WHAT NEEDS TO BE DONE: Count the lines below with the string "Array" in them. Only the number should be given.

GIVEN RECORDS:
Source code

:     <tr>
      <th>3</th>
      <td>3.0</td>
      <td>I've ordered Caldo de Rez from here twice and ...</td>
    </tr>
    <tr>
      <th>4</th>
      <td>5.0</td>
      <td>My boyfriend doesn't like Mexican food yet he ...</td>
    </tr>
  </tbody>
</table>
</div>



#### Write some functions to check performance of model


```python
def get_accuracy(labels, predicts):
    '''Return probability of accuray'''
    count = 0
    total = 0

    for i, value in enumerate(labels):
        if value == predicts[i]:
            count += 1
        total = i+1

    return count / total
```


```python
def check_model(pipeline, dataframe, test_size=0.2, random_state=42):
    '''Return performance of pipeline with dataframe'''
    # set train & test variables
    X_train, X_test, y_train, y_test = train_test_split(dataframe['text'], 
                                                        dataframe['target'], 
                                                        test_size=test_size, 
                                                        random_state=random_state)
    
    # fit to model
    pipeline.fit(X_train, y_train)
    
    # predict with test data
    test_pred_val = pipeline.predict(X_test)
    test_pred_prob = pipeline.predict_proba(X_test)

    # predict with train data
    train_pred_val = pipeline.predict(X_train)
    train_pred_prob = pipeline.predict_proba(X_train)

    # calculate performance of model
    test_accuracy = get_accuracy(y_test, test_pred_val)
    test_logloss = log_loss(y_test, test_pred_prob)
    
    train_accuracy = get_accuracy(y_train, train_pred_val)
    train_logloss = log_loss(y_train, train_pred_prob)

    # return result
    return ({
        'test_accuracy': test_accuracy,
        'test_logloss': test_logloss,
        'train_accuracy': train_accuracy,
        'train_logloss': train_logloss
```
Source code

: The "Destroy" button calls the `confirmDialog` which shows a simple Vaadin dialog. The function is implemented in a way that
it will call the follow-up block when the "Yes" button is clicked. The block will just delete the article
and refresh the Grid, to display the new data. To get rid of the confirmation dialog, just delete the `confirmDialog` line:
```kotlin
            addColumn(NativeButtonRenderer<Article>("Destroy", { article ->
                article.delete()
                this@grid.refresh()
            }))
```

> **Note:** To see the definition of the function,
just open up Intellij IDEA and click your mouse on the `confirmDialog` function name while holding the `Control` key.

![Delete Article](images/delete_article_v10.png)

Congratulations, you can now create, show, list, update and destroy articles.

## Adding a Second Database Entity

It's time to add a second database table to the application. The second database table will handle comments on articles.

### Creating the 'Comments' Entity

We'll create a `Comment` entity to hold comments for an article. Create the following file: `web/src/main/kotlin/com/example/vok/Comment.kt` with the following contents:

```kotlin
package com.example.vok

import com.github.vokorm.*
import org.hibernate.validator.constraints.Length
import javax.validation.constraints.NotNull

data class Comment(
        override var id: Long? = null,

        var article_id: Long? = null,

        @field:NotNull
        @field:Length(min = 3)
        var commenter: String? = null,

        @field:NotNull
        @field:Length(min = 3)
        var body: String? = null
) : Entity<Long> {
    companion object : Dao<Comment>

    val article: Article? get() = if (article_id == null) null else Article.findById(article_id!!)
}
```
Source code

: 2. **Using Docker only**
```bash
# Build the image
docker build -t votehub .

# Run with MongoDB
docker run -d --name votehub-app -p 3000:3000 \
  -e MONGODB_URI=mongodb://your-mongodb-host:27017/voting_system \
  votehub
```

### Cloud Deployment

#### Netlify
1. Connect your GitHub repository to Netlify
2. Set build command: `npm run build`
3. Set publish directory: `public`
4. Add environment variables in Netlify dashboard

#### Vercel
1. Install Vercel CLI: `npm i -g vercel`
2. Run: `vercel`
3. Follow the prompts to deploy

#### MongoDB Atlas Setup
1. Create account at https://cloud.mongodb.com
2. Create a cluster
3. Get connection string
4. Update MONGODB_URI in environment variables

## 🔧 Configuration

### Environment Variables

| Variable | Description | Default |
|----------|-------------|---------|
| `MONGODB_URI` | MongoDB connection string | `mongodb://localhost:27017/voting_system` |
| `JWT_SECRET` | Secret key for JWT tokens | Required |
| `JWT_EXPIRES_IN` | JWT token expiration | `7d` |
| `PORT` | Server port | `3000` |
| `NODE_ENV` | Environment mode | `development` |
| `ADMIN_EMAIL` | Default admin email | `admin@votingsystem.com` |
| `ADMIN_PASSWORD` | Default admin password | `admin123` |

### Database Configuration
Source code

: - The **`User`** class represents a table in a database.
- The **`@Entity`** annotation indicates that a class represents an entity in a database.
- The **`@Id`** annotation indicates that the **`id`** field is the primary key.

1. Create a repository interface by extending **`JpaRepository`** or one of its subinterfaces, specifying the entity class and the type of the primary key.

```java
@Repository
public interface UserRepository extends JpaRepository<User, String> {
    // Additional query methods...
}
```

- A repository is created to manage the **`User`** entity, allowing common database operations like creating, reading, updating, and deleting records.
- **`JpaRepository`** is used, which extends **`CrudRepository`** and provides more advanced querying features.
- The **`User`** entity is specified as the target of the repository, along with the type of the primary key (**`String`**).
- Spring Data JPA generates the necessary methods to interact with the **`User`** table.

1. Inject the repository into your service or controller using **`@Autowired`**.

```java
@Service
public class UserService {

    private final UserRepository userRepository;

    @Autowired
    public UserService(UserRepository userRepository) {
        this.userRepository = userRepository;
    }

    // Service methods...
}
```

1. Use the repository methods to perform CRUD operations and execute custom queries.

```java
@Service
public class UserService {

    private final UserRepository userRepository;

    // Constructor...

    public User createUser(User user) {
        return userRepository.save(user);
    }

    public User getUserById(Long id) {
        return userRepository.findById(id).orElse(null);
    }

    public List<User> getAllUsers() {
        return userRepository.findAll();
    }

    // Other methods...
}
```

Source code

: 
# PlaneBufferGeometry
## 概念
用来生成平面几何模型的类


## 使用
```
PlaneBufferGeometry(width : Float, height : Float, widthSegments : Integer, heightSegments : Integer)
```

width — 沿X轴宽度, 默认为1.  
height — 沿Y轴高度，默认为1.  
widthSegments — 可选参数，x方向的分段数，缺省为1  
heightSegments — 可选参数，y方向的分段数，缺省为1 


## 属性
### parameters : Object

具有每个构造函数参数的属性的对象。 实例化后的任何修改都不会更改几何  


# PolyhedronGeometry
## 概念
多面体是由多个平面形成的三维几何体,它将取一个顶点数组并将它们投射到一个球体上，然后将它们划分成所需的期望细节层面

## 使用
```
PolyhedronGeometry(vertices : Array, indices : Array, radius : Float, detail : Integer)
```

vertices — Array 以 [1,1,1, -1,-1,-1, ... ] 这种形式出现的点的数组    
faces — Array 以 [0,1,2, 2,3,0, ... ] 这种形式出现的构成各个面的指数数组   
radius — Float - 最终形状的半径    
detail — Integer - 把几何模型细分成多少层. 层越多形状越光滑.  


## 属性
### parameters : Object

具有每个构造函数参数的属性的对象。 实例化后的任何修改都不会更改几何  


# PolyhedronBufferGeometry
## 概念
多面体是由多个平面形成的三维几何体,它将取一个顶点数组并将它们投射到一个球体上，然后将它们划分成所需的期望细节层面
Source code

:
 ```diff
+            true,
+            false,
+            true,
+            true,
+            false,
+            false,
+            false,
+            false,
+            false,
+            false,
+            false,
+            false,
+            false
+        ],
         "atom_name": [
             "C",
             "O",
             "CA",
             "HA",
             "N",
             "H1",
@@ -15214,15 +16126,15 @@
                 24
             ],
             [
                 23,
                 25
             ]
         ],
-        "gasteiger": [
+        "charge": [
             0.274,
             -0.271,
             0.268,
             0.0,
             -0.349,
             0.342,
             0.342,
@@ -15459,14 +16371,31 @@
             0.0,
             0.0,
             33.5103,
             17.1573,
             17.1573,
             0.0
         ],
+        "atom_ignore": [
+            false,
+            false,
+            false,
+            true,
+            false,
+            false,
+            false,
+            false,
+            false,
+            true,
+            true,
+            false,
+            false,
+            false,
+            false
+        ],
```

EXERCISE OUTPUT: 3